Revisi beleid itu disebutkan bakal mewajibkan GGU untuk mencantumkan label mengandung BPA. Label BPA free atau bebas BPA dapat dicantumkan pada produk AMDK selain berbahan polikarbonat (PC), yakni galon sekali pakai berbahan polietilena tereftalat (PET).
“Belum ada [tanggapan dari BPOM], tetapi kami juga mengirimkan surat senada ke pemerintah, memohon perlindungan keberlangsungan usaha. Harapan kami pemerintah mendengar,” ujarnya.
Baca Juga
Direktur Pengembangan Standar Agro, Kimia, Kesehatan, dan Halal, Badan Standardisasi Nasional (BSN) Wahyu Purbowasito juga mengatakan bahwa pihaknya tidak mempermasalahkan pencantuman label BPA pada galon isi ulang.
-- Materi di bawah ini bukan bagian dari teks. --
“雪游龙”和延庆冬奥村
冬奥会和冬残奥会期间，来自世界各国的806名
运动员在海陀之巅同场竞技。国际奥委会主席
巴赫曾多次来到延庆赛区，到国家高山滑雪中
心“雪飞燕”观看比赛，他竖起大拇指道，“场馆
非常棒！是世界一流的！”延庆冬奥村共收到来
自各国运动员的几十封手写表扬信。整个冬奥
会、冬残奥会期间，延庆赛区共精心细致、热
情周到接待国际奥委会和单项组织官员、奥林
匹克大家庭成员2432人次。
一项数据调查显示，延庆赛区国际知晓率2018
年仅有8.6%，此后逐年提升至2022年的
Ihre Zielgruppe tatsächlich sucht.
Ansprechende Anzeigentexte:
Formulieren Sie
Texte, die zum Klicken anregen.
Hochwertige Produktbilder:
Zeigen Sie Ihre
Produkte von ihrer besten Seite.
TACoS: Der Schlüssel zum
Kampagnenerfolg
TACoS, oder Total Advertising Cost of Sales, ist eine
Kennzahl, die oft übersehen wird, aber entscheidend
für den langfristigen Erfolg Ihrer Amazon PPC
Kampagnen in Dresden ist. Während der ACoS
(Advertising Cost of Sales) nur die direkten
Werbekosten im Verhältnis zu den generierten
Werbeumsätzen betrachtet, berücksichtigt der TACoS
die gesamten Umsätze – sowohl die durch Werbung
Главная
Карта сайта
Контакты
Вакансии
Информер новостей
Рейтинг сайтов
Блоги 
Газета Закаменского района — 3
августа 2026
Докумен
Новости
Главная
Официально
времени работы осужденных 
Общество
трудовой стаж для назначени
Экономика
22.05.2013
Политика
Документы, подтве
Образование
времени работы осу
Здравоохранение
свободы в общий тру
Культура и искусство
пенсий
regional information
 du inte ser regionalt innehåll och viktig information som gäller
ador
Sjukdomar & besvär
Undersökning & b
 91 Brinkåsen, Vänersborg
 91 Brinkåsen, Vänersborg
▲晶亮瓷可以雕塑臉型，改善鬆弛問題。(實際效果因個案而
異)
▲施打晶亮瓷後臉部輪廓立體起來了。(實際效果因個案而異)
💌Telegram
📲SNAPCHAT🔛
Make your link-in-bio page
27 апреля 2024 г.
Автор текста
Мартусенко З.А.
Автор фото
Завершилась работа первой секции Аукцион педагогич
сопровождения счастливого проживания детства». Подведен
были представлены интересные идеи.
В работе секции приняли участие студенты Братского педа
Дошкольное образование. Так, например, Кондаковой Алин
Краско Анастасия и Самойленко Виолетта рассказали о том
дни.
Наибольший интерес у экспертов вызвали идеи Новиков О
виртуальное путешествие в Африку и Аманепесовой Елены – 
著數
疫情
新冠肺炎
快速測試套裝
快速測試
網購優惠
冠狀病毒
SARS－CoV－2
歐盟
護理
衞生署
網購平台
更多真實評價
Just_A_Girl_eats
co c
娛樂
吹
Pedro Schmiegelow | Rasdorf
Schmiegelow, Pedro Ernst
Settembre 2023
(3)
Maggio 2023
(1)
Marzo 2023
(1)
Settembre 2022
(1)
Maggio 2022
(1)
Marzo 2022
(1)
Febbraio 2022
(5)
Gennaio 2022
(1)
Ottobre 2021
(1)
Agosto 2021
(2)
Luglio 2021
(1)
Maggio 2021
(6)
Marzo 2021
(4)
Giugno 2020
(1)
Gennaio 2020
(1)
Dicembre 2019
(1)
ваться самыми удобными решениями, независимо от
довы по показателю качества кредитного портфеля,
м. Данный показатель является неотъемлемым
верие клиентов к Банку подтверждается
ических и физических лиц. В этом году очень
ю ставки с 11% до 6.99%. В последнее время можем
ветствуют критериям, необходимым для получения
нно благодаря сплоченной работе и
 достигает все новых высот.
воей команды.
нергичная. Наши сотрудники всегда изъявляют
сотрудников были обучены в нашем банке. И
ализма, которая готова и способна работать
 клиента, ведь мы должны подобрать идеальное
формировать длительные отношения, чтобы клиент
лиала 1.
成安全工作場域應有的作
Dia menyatakan, belum ada ketentuan baku di tingkat internasional bahwa tingkat kandungan BPA pada kemasan polikarbonat (PC) membahayakan kesehatan. Selain itu, dalam Standar Nasional Indonesia (SNI) galon AMDK belum ada parameter BPA.
“Belum dinyatakan di tingkat internasional, tingkat membahayakannya berapa, cara mengukurnya bagaimana, belum ada ketentuan yang baku,” ujarnya.
Selain itu, Wahyu juga menyoroti dampak lingkungan dari kebijakan itu jika implementasinya mendorong laju konsumsi galon sekali pakai. Pasalnya, menurut Wahyu, belum ada analisis dampak lingkungan dari penggunaan galon sekali pakai secara masif dan berkepanjangan.
“Kita lupa bahwa yang sekali pakai harus disiapkan analisis dampak lingkungannya. Kami khawatir makin banyak orang yang senang pakai, lingkungan tidak kuat menampung itu dan harus ada kesiapan infrastruktur untuk mengolahnya,” jelas Wahyu.